中国が宇宙で米国に対する軍事態勢を新たに強化し始めた――。

 最近、米国の議会政策諮問機関が報告を発表し、中国のそんな動きを明らかにした。

 中国の習近平国家主席は6月7日に訪米してオバマ大統領との米中首脳会談に臨むが、そうした対米協調の姿勢の背後では、宇宙をも使って対米軍事能力の強化に励むという別の顔もあるということだろう。

 米国議会の超党派の対中政策諮問機関「米中経済安保調査委員会」は5月下旬、「中国のミサイル発射は新たな対衛星破壊能力の実験か」と題する報告を公表した。この報告は委員会全体ではなく一部の専門スタッフにより作成されたというが、もちろん委員会としての承認があっての公表だった。

 この報告は、中国当局が5月13日に四川省の西昌にある衛星発射センターから打ち上げた巨大な弾道ミサイルの意味についての分析である。

 中国側の発表や報道によると、中国科学院の国家宇宙科学研究センターが打ち上げたこのミサイルは長距離観測ロケット「鲲鵬(Kunpeng)七号(KP-7)」だという。その名の「鲲鵬」は、「鲲」という巨大な魚が「鵬」という巨大な鳥に化けたという伝説に由来するとされていた。このミサイルは高空観測用の観測ロケットだと発表された。

 米国側の観測では、このミサイルは高度2万マイルにまでも達し、ミサイルとしては世界でこれまで最も高い弾道軌道に到達したという。

中国は非軍事の科学的な実験だと言うが・・・

 さて、この異様なほど高度に達したミサイルに中国はどのような目的を託しているのか。

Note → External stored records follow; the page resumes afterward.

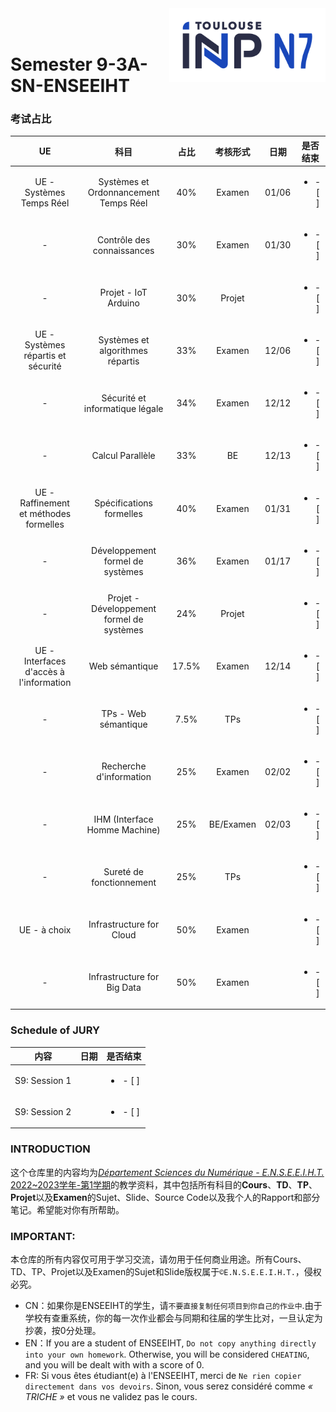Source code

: <div class="logo"><img src="logo.png" width="250px" align="right"></div>
<br>
<br>

# Semester 9-3A-SN-ENSEEIHT

### 考试占比
|UE|科目|占比|考核形式|日期|是否结束|
|:----:|:----:|:----:|:----:|:----:|:----:|
|UE - Systèmes Temps Réel|Systèmes et Ordonnancement Temps Réel|40%|Examen|01/06|<ul><li>- [ ] </li></ul>|
|-|Contrôle des connaissances|30%|Examen|01/30|<ul><li>- [ ] </li></ul>|
|-|Projet - IoT Arduino |30%|Projet||<ul><li>- [ ] </li></ul>|
|UE - Systèmes répartis et sécurité|Systèmes et algorithmes répartis|33%|Examen|12/06|<ul><li>- [ ] </li></ul>|
|-|Sécurité et informatique légale|34%|Examen|12/12|<ul><li>- [ ] </li></ul>|
|-|Calcul Parallèle|33%|BE|12/13|<ul><li>- [ ] </li></ul>|
|UE - Raffinement et méthodes formelles|Spécifications formelles|40%|Examen|01/31|<ul><li>- [ ] </li></ul>|
|-|Développement formel de systèmes|36%|Examen|01/17|<ul><li>- [ ] </li></ul>|
|-|Projet - Développement formel de systèmes|24%|Projet||<ul><li>- [ ] </li></ul>|
|UE - Interfaces d'accès à l'information|Web sémantique|17.5%|Examen|12/14|<ul><li>- [ ] </li></ul>|
|-|TPs - Web sémantique|7.5%|TPs||<ul><li>- [ ] </li></ul>|
|-|Recherche d'information|25%|Examen|02/02|<ul><li>- [ ] </li></ul>|
|-|IHM (Interface Homme Machine)|25%|BE/Examen|02/03|<ul><li>- [ ] </li></ul>|
|-|Sureté de fonctionnement|25%|TPs||<ul><li>- [ ] </li></ul>|
|UE - à choix|Infrastructure for Cloud|50%|Examen||<ul><li>- [ ] </li></ul>|
|-|Infrastructure for Big Data|50%|Examen||<ul><li>- [ ] </li></ul>|

### Schedule of JURY
|内容|日期|是否结束|
|:----:|:----:|:----:|
|S9: Session 1||<ul><li>- [ ] </li></ul>|
|S9: Session 2||<ul><li>- [ ] </li></ul>|

### INTRODUCTION
这个仓库里的内容均为[*Département Sciences du Numérique - E.N.S.E.E.I.H.T.* 2022~2023学年-第1学期](http://formations.enseeiht.fr/fr/offre-de-formations/diplome-d-ingenieur-FC_DI/diplome-D/ingenieur-enseeiht-informatique-et-telecommunications-program-n7i5-171/ingenieur-enseeiht-informatique-et-telecommunications-3eme-annee-subprogram-n7i53-181.html)的教学资料，其中包括所有科目的**Cours**、**TD**、**TP**、**Projet**以及**Examen**的Sujet、Slide、Source Code以及我个人的Rapport和部分笔记。希望能对你有所帮助。


### IMPORTANT: 

本仓库的所有内容仅可用于学习交流，请勿用于任何商业用途。所有Cours、TD、TP、Projet以及Examen的Sujet和Slide版权属于`©E.N.S.E.E.I.H.T.`，侵权必究。
  * CN：如果你是ENSEEIHT的学生，请`不要直接复制任何项目到你自己的作业中`.由于学校有查重系统，你的每一次作业都会与同期和往届的学生比对，一旦认定为抄袭，按0分处理。
  * EN：If you are a student of ENSEEIHT, `Do not copy anything directly into your own homework`. Otherwise, you will be considered `CHEATING`, and you will be dealt with with a score of 0.
  * FR: Si vous êtes étudiant(e) à l'ENSEEIHT, merci de `Ne rien copier directement dans vos devoirs`. Sinon, vous serez considéré comme *« TRICHE »* et vous ne validez pas le cours.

 中国側は、高空の自然データを集める非軍事の科学的な実験なのだと宣言する。しかし米国の国防総省では、実はこのミサイルの開発は、新しい衛星破壊兵器(ASAT)の能力を実験するために行われたものと見ているという。前述の米中経済安保調査委員会の報告は、米国側のそうした認識について明らかにしていた。